待办事项:
(A) 排水沟题解中的这句话译成中文是什么：“For any given ditch, water flows in only one direction, but there might be a way that water can flow in a circle.”
(B) 排水沟题解的代码停在 dfs_max_flow 的函数头，能从那里接着写下去吗？

文档节选:
Every time it rains on Farmer John's fields, a pond forms over Bessie's favorite clover patch. This means that the clover is covered by water for awhile and takes quite a long time to regrow. Thus, Farmer John has built a set of drainage ditches so that Bessie's clover patch is never covered in water. Instead, the water is drained to a nearby stream. Being an ace engineer, Farmer John has also installed regulators at the beginning of each ditch, so he can control at what rate water flows into that ditch.
Farmer John knows not only how many gallons of water each ditch can transport per minute but also the exact layout of the ditches, which feed out of the pond and into each other and stream in a potentially complex network.
Given all this information, determine the maximum rate at which water can be transported out of the pond and into the stream. For any given ditch, water flows in only one direction, but there might be a way that water can flow in a circle.

Input

The input includes several cases. For each case, the first line contains two space-separated integers, N (0 <= N <= 200) and M (2 <= M <= 200). N is the number of ditches that Farmer John has dug. M is the number of intersections points for those ditches. Intersection 1 is the pond. Intersection point M is the stream. Each of the following N lines contains three integers, Si, Ei, and Ci. Si and Ei (1 <= Si, Ei <= M) designate the intersections between which this ditch flows. Water will flow through this ditch from Si to Ei. Ci (0 <= Ci <= 10,000,000) is the maximum rate at which water will flow through the ditch.

Output

For each case, output a single integer, the maximum rate at which water may emptied from the pond.

Sample Input

Sample Output

SOURCE:点击打开链接

题意：

赤裸裸的网络流题目。给定点数，边数，每条边的容量，以及源点，汇点，求最大流。

解析：

通过Ford-Fulkerson算法或者是Dinic算法，通过dfs搜索最小流进行增广路。

Ford-Fulkerson算法：

#include <iostream>
#include <cstring>
#include <algorithm>
#define MAX 205
#define INF 0x7fffffff
using namespace std;

int n,m;
int c[MAX][MAX];
bool pass[MAX];
int dfs(int s,int t,int low);//s为源点，t为汇点，low为当前流
int dfs_max_flow(int s,int t);

int main(void)
{
    int a,b,d;
    while (cin>>n>>m)
    {
        memset(c,0,sizeof(c));
        for (int i=1; i<=n; ++i)
        {
            cin>>a>>b>>d;
            c[a][b]+=d;
        }
        cout<<dfs_max_flow(1,m)<<endl;
    }
    return 0;
}

int dfs(int s,int t,int low)
{
    if (s==t)
        return low;
    pass[s]=1;
    for (int i=1; i<=m; ++i)
    {
        if (!pass[i]&&c[s][i])
        {
            int flow=dfs(i,t,min(low,c[s][i]));
            if(flow>0)  //增广该路径
            {
                c[s][i]-=flow;
                c[i][s]+=flow;
                return flow;
            }
        }
    }
    return 0;
}

int dfs_max_flow(int s,int t)

数据集摘录:
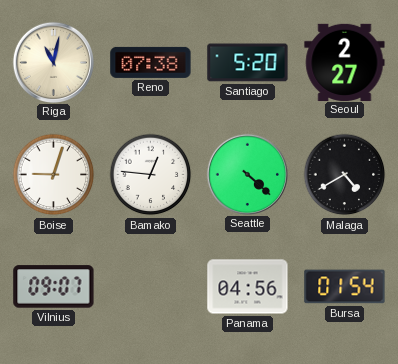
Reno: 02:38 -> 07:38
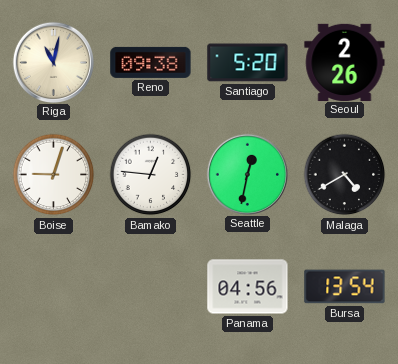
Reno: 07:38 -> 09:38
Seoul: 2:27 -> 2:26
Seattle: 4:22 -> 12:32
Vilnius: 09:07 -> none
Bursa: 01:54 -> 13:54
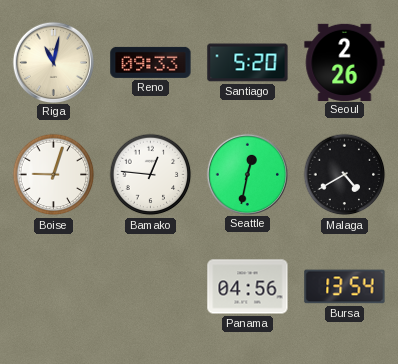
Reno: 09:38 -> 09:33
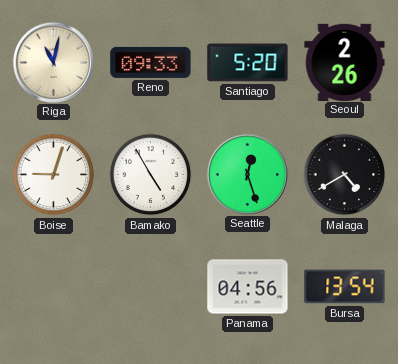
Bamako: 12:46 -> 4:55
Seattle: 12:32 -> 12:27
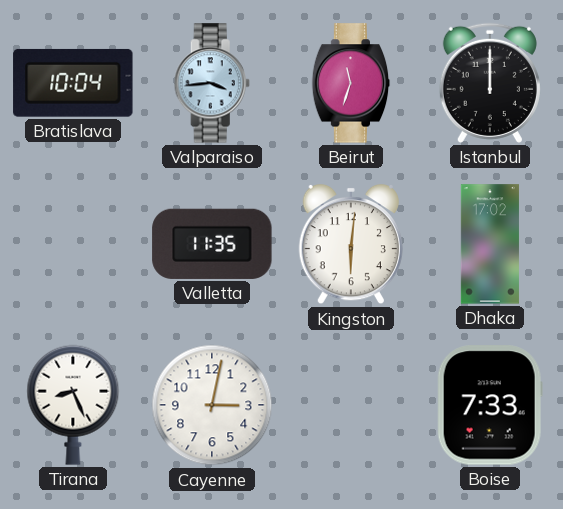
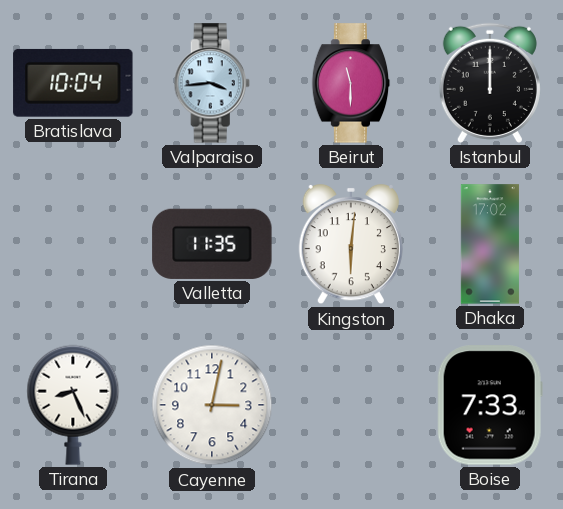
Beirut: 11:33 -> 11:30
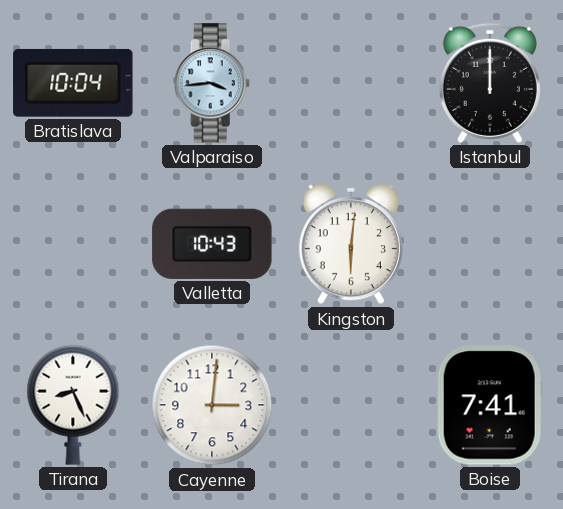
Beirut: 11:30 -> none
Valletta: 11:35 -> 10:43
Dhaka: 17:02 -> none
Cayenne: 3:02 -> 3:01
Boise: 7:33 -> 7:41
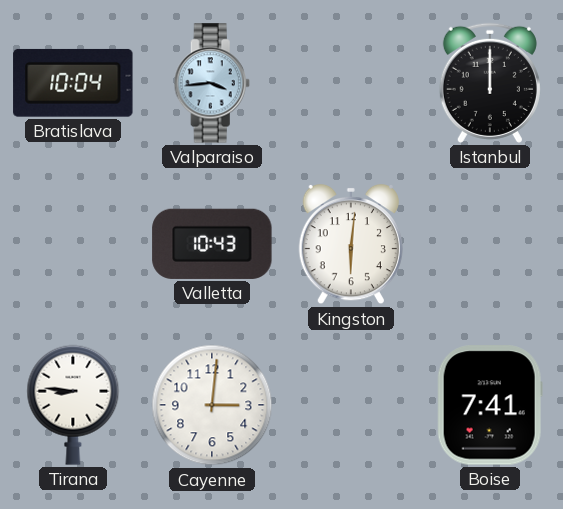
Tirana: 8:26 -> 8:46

结果:
(A) 对于任意一条沟渠，水只沿一个方向流动，但水有可能形成环流。

(B)
{
    memset(pass,0,sizeof(pass));
    int maxflow=0,flow;
    while (flow=dfs(s,t,INF)) //不断地增广路径进行搜索，直到无法继续增加才结束
    {
        memset(pass,0,sizeof(pass));
        maxflow+=flow;
    }
    return maxflow;
}

Dinic算法：

#include<iostream>
#include<cstring>
#include<queue>
#define maxn 205
#define INF 0x7fffffff
using namespace std;

int n, m;
int c[maxn][maxn];
int dis[maxn];//dis[i]表示到原点s的层数

bool bfs();
int  dfs(const int x,const int low);

int main(void)
{
    int s,t,d;
    while(cin>>n>>m)
    {
        memset(c,0,sizeof(c));
        for(int i = 0  ; i < m; i++)
        {
            cin>>s>>t>>d;
            c[s][t] += d;
        }
        int ans = 0;
        int res;
        while(bfs())
            while(res = dfs(1,INF))
                ans+= res;
        cout<<ans<<endl;
    }
    return 0;
}

bool bfs()// 重新建图按层数建图
{
    memset(dis,-1,sizeof(dis));
    int k;
    dis[1] = 0;
    queue<int> que;
    que.push(1);
    while(que.size())
    {
        k = que.front();
        que.pop() ;
        for( int i = 1; i<= m; i++)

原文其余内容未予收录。